++++ Source information ++++

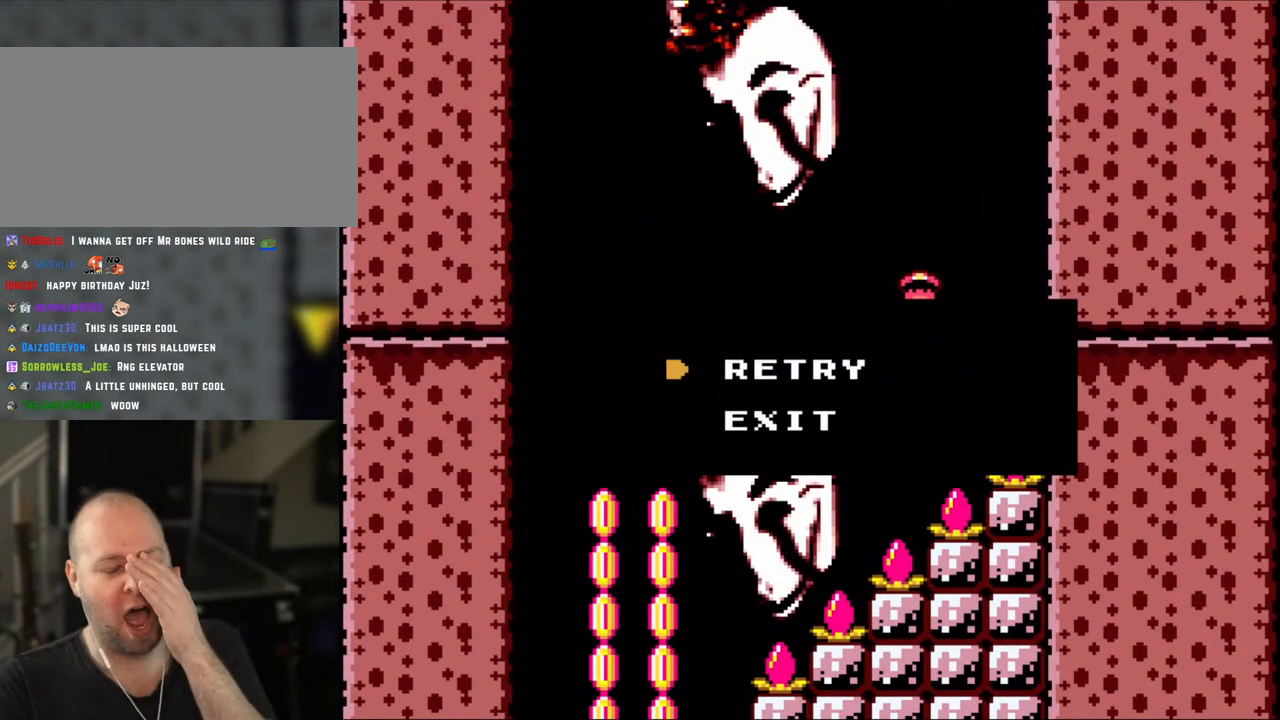
{"buttons": [], "events": []}
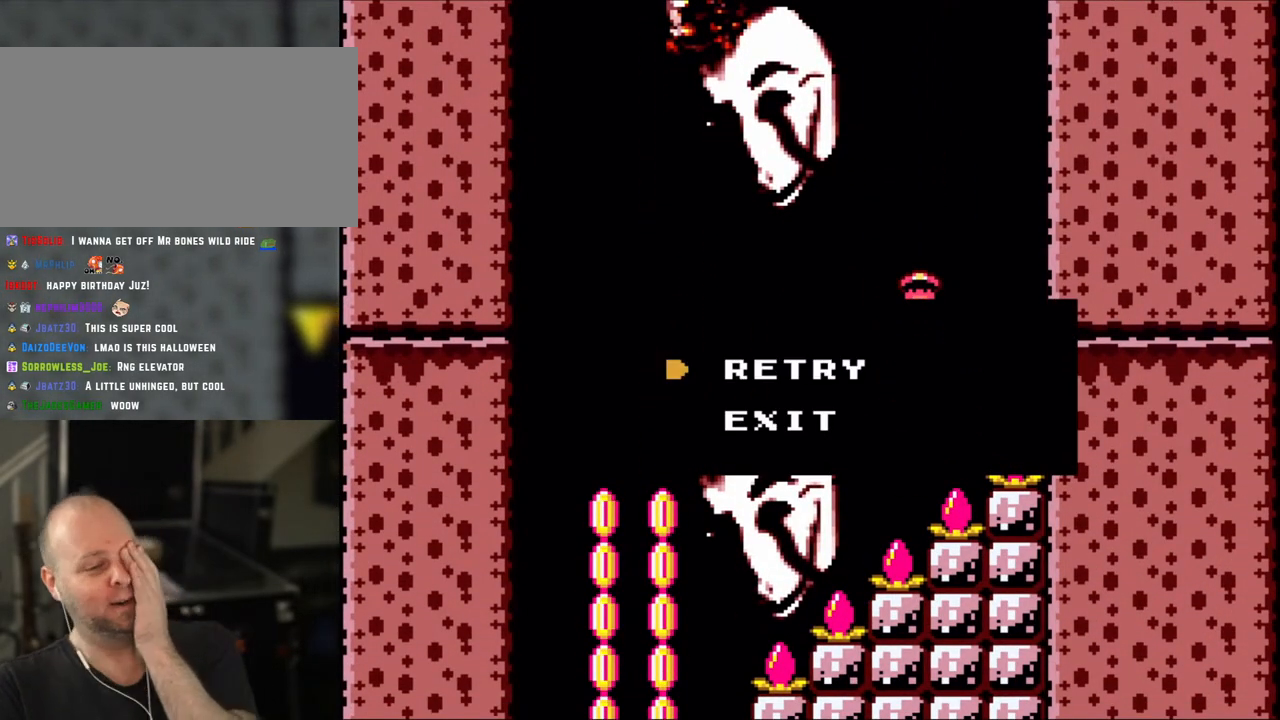
{"buttons": [], "events": []}
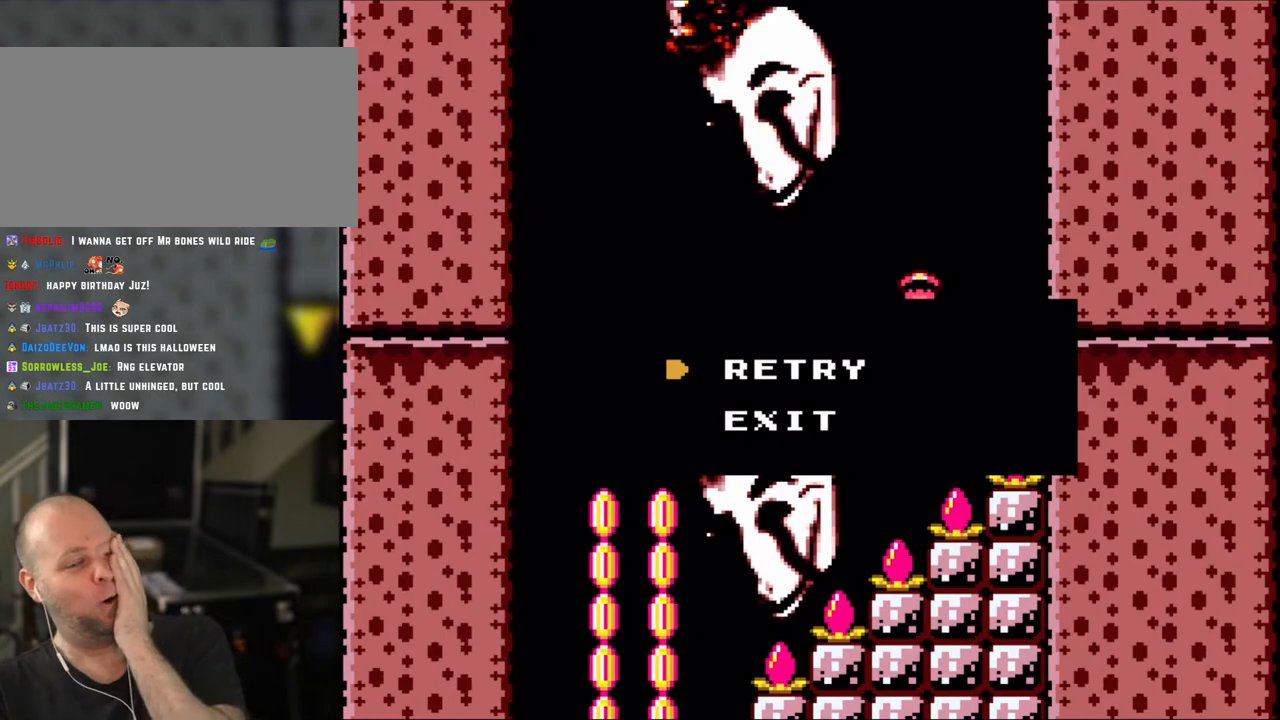
{"buttons": [], "events": []}
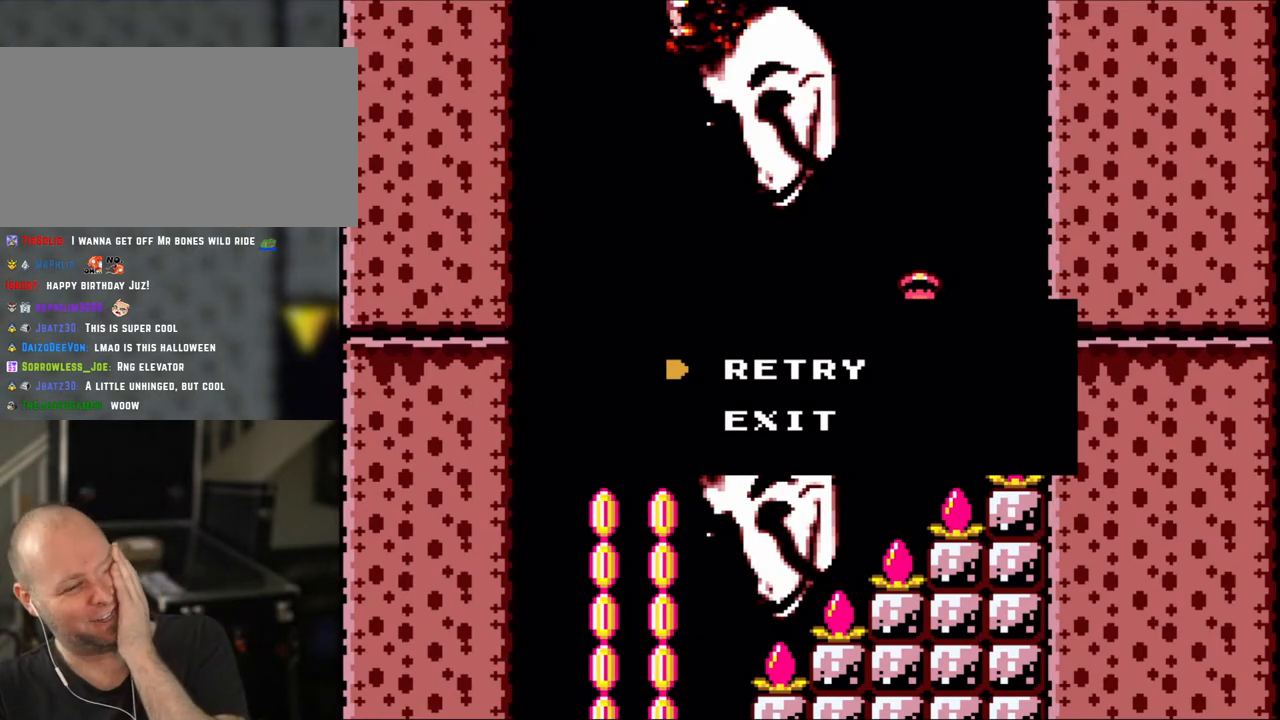
{"buttons": [], "events": []}
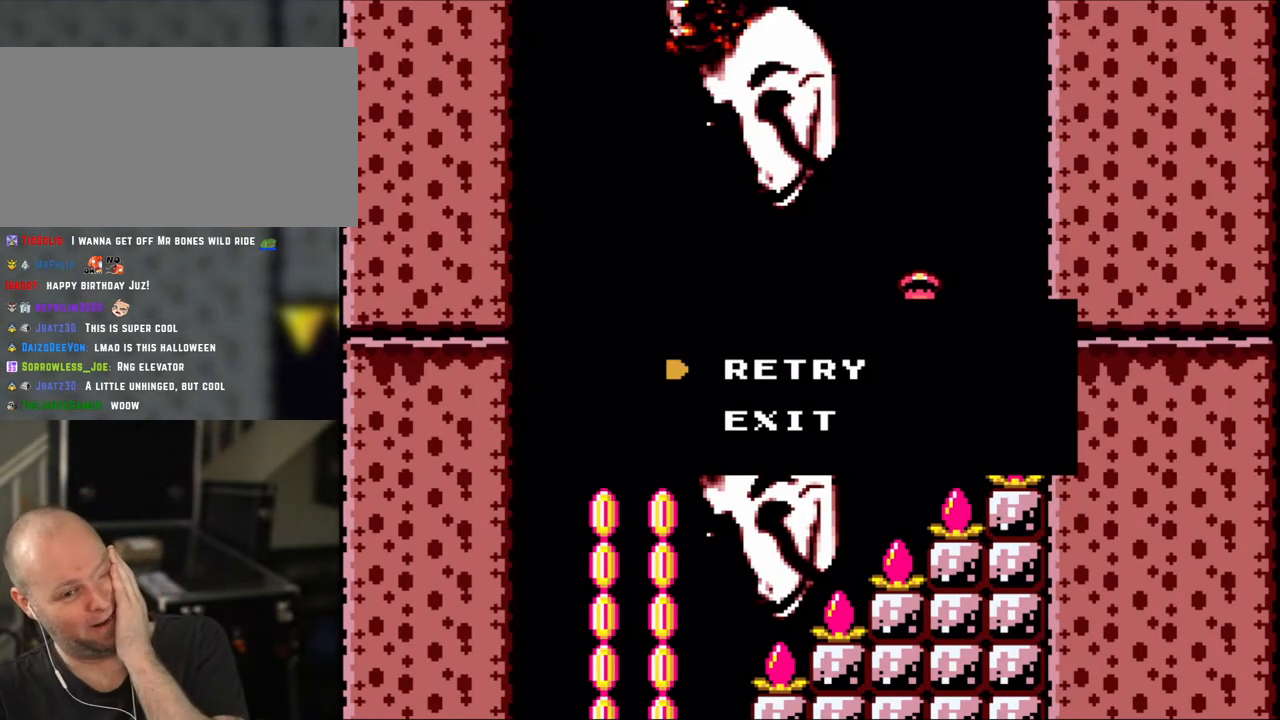
{"buttons": [], "events": [[333, "B", "down"], [500, "B", "up"]]}
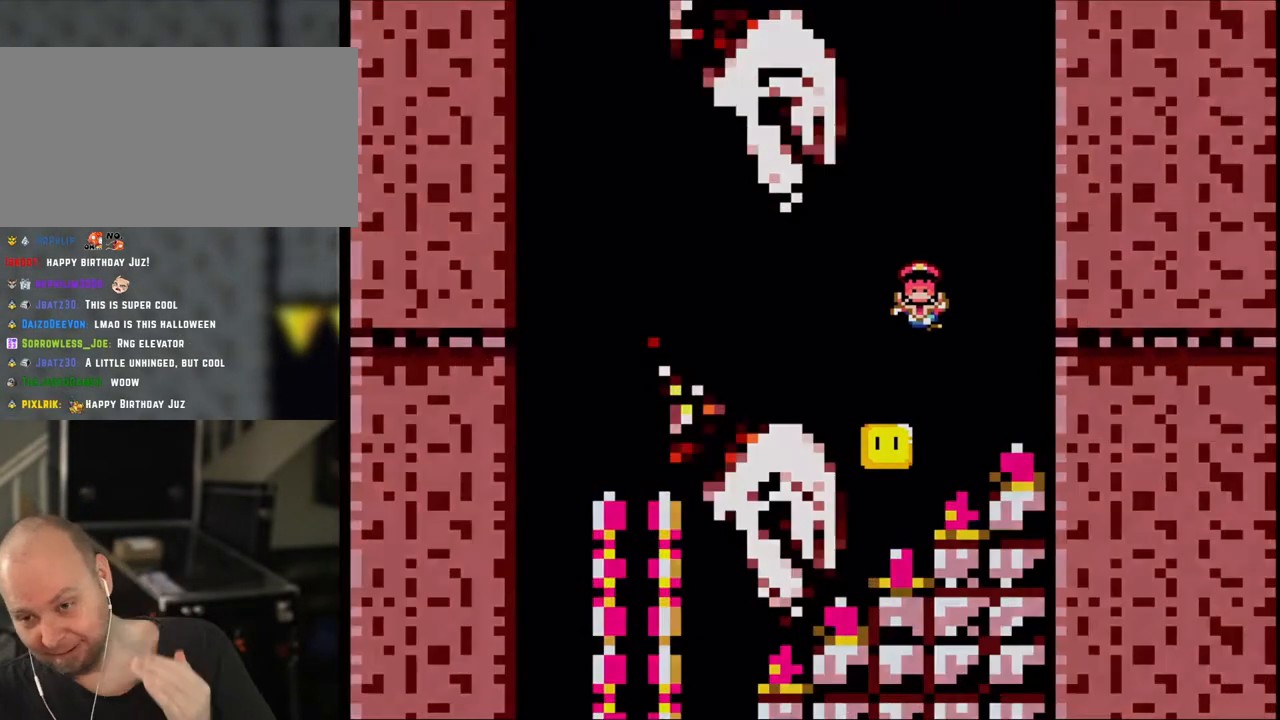
{"buttons": ["B", "Y"], "events": [[350, "B", "down"], [350, "Y", "down"]]}
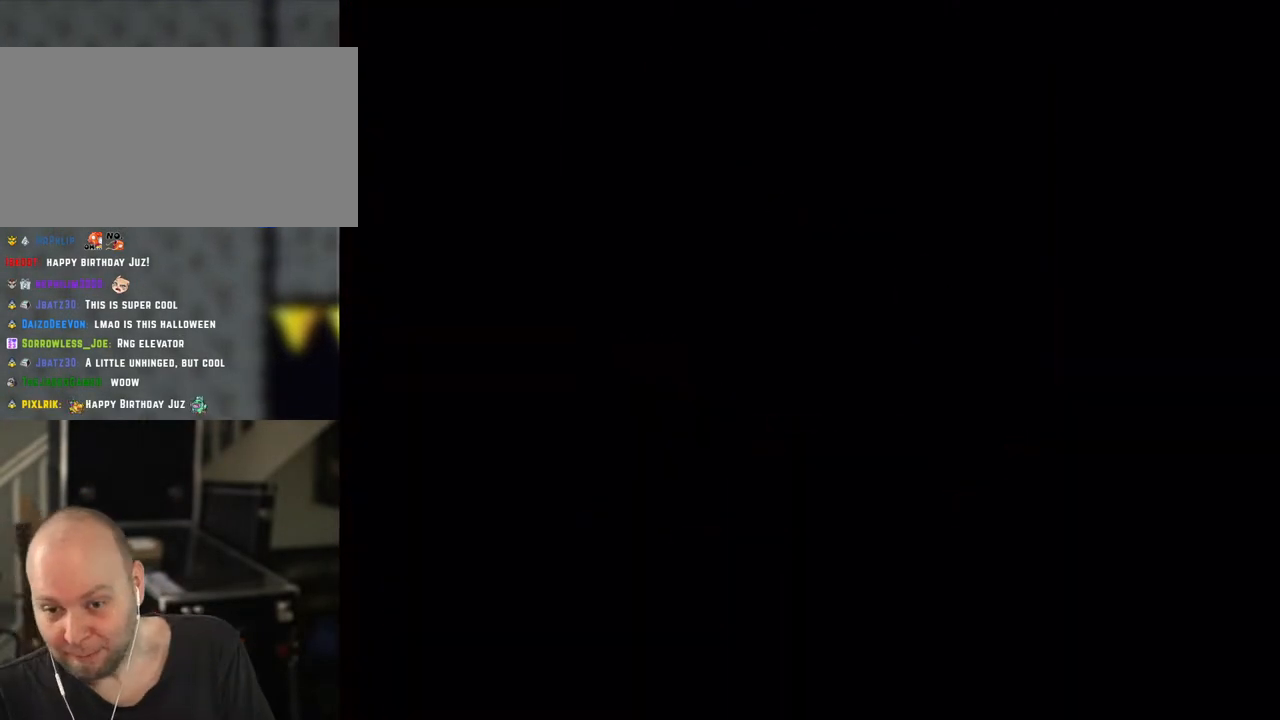
{"buttons": ["B", "Y"], "events": []}
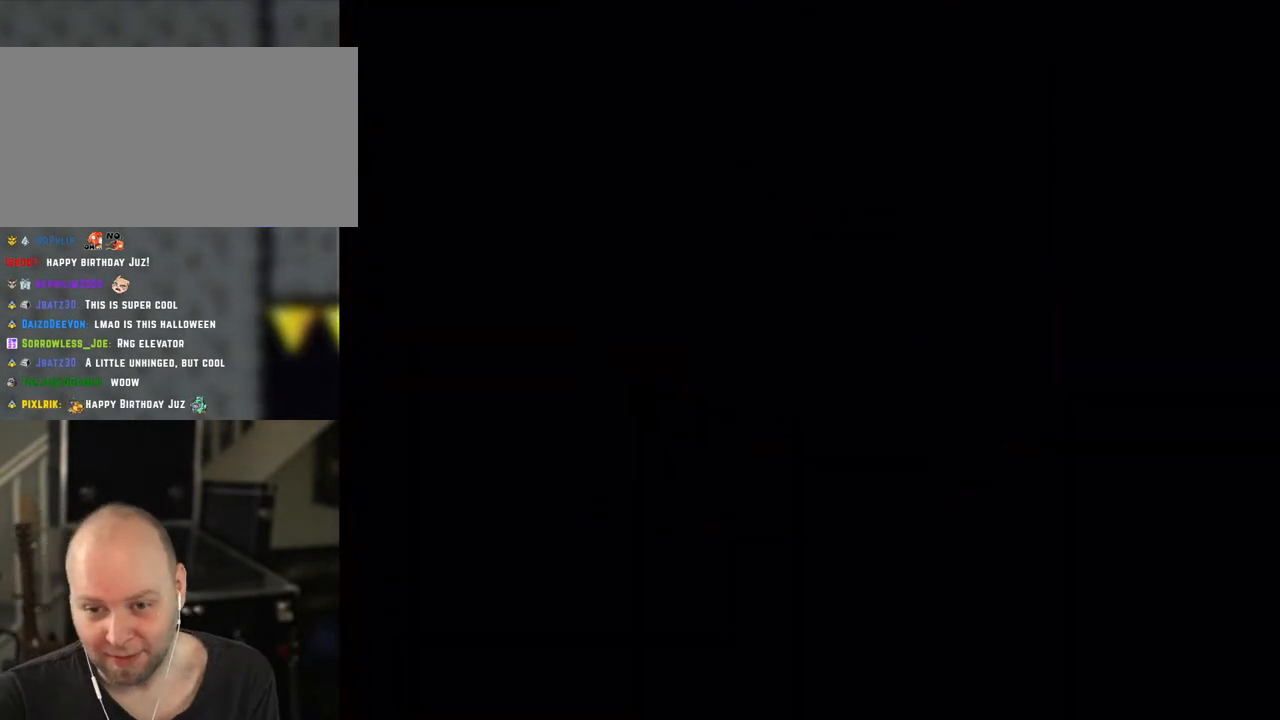
{"buttons": ["B", "Y"], "events": []}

++++

*Task statement*
All entries should be given again exactly, except that pictures are to be excluded.

*Answer below*
{"buttons": [], "events": []}
{"buttons": [], "events": []}
{"buttons": [], "events": []}
{"buttons": [], "events": []}
{"buttons": [], "events": [[333, "B", "down"], [500, "B", "up"]]}
{"buttons": ["B", "Y"], "events": [[350, "B", "down"], [350, "Y", "down"]]}
{"buttons": ["B", "Y"], "events": []}
{"buttons": ["B", "Y"], "events": []}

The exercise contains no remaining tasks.